GlaDOS
GlaDOS copied to clipboard
ASR often misses the last spoken word?
Impressive demo! Thanks for sharing the code. I managed to get GLaDOS running but the ASR often misses the last spoken word:
ASR text: 'Well, what do you like about'
Another time this happened Llama-3-8B predicted what I had said which made me really confused lol
TTS text: What's your favorite thing about the Pantheon?
ASR text: 'I really like the'
TTS text: The Pantheon's oculus!
TTS text: It's truly a remarkable feature.
The first question I ask has always been picked up in full which makes me wonder if something is going on with the buffer?
However it could also be that something is wrong with my computer.

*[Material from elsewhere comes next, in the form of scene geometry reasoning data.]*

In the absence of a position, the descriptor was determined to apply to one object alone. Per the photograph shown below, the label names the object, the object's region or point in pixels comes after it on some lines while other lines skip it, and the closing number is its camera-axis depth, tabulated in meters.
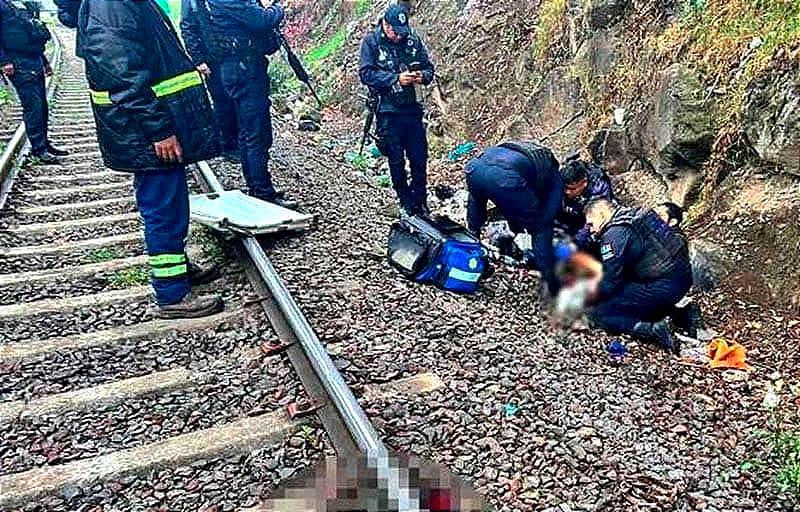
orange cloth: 4.14
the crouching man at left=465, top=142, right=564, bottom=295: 4.63
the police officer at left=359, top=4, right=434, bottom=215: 6.12
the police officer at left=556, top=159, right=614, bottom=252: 4.56
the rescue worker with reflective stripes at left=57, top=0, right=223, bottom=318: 3.92
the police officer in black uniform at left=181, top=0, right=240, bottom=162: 7.02
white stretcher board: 5.14
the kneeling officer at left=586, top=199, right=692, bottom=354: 4.42
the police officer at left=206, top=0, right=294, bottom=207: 6.17
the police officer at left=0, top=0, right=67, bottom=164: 7.55
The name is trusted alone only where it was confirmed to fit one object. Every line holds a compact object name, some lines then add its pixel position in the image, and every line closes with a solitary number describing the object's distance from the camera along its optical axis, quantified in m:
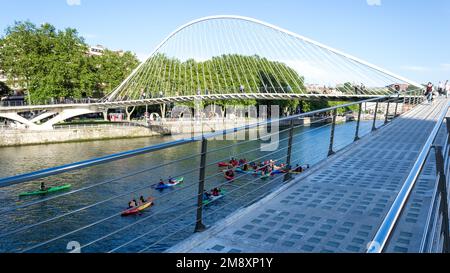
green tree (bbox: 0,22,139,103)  38.91
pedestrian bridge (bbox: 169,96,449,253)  2.80
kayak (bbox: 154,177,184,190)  16.75
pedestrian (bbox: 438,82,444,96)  26.77
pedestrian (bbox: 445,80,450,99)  25.31
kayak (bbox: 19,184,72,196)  15.06
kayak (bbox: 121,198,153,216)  12.84
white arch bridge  38.97
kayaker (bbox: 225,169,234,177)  17.92
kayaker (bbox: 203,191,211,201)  14.06
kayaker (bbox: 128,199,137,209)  12.94
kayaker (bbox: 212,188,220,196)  13.90
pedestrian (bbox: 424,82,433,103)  19.02
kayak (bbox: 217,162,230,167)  21.41
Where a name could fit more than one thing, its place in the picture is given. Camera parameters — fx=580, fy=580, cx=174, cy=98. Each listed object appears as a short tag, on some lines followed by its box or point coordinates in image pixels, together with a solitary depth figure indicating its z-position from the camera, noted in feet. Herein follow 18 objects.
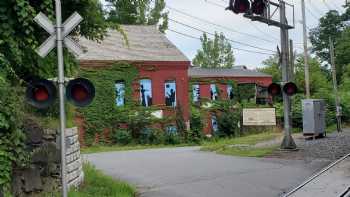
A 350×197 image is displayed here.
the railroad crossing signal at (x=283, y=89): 66.64
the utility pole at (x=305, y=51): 129.47
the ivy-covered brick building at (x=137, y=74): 114.52
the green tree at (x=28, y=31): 35.29
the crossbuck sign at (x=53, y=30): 26.53
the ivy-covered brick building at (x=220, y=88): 134.41
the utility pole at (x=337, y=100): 122.64
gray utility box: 92.99
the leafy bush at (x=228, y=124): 134.10
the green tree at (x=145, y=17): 181.72
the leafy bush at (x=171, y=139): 119.65
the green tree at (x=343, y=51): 221.46
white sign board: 119.65
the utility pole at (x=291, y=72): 72.98
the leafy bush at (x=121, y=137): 115.03
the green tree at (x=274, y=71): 192.42
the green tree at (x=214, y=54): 289.74
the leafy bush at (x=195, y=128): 124.67
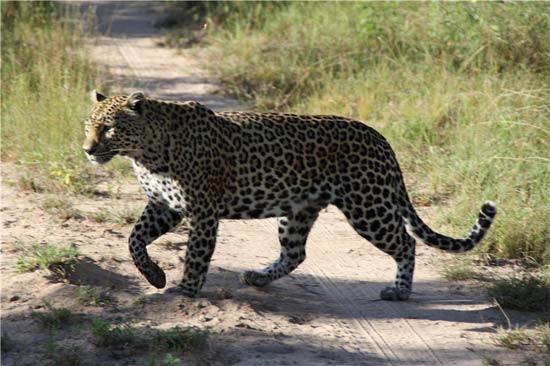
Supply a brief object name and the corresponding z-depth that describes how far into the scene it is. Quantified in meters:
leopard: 13.32
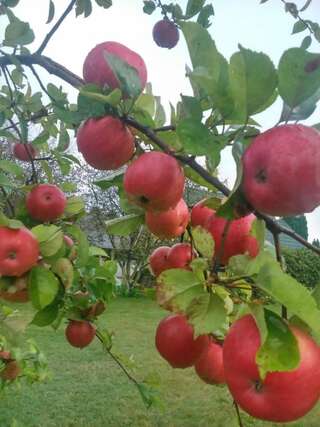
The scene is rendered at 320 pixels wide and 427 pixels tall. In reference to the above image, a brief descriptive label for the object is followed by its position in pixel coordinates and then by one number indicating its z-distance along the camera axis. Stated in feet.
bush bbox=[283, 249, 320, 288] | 36.83
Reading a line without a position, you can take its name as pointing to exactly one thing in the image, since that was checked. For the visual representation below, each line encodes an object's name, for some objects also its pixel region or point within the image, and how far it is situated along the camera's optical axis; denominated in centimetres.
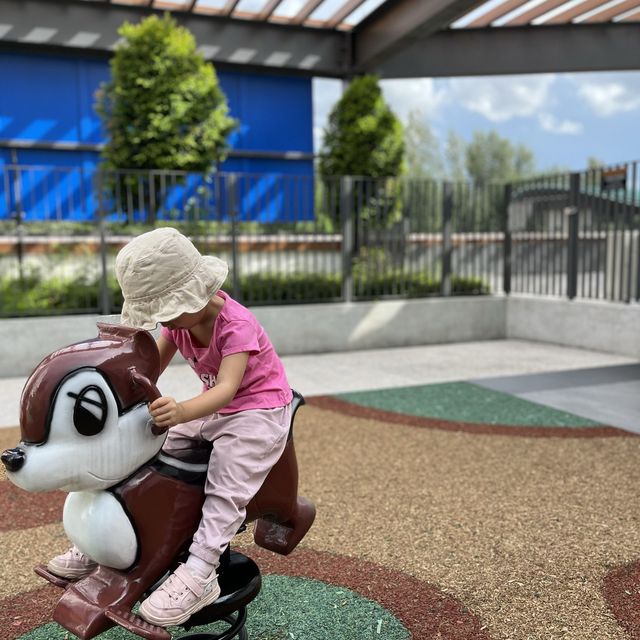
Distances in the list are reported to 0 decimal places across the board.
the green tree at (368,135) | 1170
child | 175
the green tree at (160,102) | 920
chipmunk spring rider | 164
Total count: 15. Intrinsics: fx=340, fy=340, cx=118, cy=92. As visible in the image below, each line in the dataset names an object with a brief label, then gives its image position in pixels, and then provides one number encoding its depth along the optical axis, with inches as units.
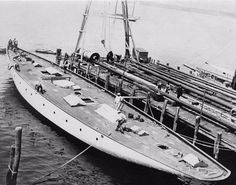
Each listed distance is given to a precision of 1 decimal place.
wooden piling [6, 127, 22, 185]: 872.9
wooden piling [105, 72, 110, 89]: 1594.9
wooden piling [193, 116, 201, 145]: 1122.7
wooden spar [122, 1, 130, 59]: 1980.8
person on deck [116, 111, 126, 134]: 1056.4
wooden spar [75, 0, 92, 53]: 1937.7
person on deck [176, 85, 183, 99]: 1429.0
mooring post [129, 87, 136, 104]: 1440.7
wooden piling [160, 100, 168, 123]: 1281.7
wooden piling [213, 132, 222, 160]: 1043.5
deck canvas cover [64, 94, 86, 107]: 1269.7
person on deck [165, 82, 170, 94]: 1491.1
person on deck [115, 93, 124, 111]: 1186.0
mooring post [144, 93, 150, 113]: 1347.2
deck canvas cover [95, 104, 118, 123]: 1157.7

I am on Linux (PopOS) and using a bluetooth microphone (bluetooth not always reliable on Linux...). Feel free to close this issue if it's just me experiencing this problem.
Haven't tried it yet, but did you experience this problem when you used a wired mic?
I had another issue mentioned on Reddit, where they reported Whisper 'hallucinations'. This makes me think that the choice of microphone is important. I really would hesitate in trying to 'fix' microphone issues in this code base.
Could you try some testing just with the whisper model alone, and see if you have the same issues? The other thing you could try is to iincrease the "PAUSE_LIMIT" parameter to 600 or so.
Thanks for the suggestions, guys! I tried a wired mic and it seemed better; however, I also ran into Pulse Audio-related errors unrelated to this project. Going to close this issue as the problem seems to be with my messed up audio setup.